And what better place to start than, uh, St. Cloud? Actually, the company I’m about to alert you to, Vaultas, is a data center company that’s based in nearby Alexandria, Minnesota. But it just announced plans to expand into the much larger St. Cloud market, increasing its footprint in Central Minnesota. Vaultas develops, owns, and operates vendor-neutral data centers and business continuity/disaster recovery complexes. It has built a secure, high-speed fiber optic network along 1-94 from Minneapolis to Fargo, and plans to build multiple locations along that route. It’s all part of an overall growth strategy, they say, “to empower the state’s business community with affordable, collaborative cloud computing solutions and data center collocation services. ” The company recently completed its Alexandria, Minnesota data center.
Companies of all sizes are increasing choosing to have their IT systems hosted elsewhere on dedicated servers, or in private or hybrid clouds. So, it’s not surprising to see new data centers popping up in out-state Minnesota. Several well established data center firms in the Twin Cities area have offered a variety of managed IT services and cloud services for years — including Atomic Data, Visi.com, ipHouse, and others — and these firms also serve many out-state customers. But there will always be companies that prefer working with data centers closer to their own locations.
Here’s the press release on the latest announcement from Vaultas:
Vaultas Announces Planned Data Center Expansion into the St. Cloud Market
Minneapolis, Minn.—Oct.31, 2011—Vaultas (www.vaultas.com), a premier provider of collaborative, vendor-neutral data center, collocation and BCDR (Business Continuity and Disaster Recovery) facilities in the Upper Midwest, today announced an expansion plan into the St. Cloud, Minnesota market. Vaultas continues its overall growth strategy, bringing a powerful suite of vendor-neutral collocation, data backup, data storage, cloud services and hosting to Central Minnesota. This follows the completion of the company’s most recent data center facility in Alexandria, Minnesota.

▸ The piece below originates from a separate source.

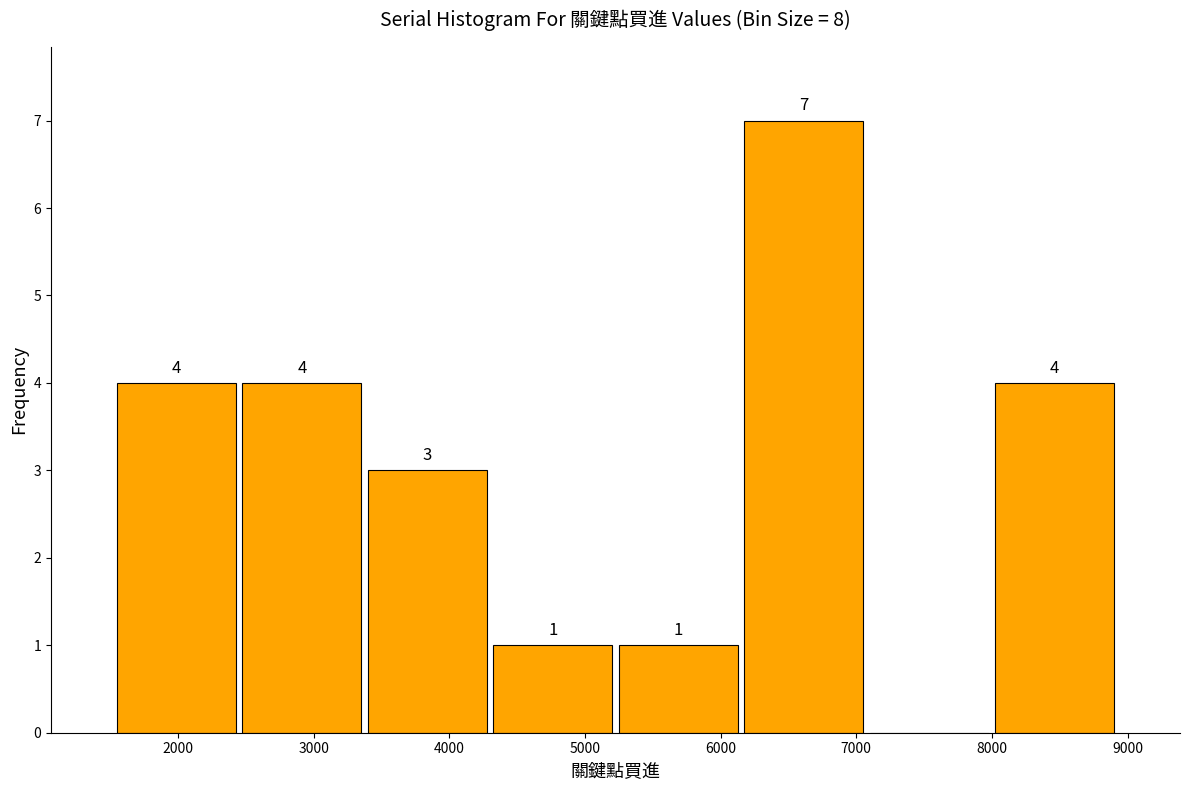

Which range on the x-axis has the tallest bar?

6200 to 7100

Securing organizations’ mission-critical data assets remains a top priority among CIOs, and recent trends in data center and collocation outsourcing, coupled with overall growth in cloud computing and hosting, demonstrates continued acceptance of data center virtualization technologies. In Forecast: Data Centers, Worldwide, 2010–2015, Gartner is forecasting steadily increasing growth in data storage as more organizations shift from in-house to outsourced facilities. Data loss from either human error or a disaster can be disastrous to any business and is increasingly critical given that 93 percent or firms never recover from such a loss.
Vaultas develops, owns, and operates IT data centers and business continuity and disaster recovery complexes that provide customers with secure, strategically located, private, and semiprivate data center solutions that meet even the most stringent strategic and technical requirements. Vaultas’ vendor-neutral environments reduce TCO (total cost of ownership) for clients through effective use of infrastructure, energy conservation, vendor collaboration, network consolidation and strategic partnering.
“Our expansion into the St. Cloud market is a key milestone for Vaultas, expanding our footprint in Central Minnesota and further empowering our customers with flexible data center and cloud computing solutions that scale to meet their requirements,” said Vaultas President John Unger. “Our mission is to bring the St. Cloud business community collaborative, affordable security solutions to defend their data and ease operating expenses. At Vaultas, we deliver best-in-class services for primary data center and collocation, website, and business application hosting; ultra-high-speed bandwidth, data backup, and recovery solutions.”
Note: Vaultas was on-site today to meet the local business community at the St. Cloud Chamber Technology and Education Conference, offering free data center and networking consultation to attendees.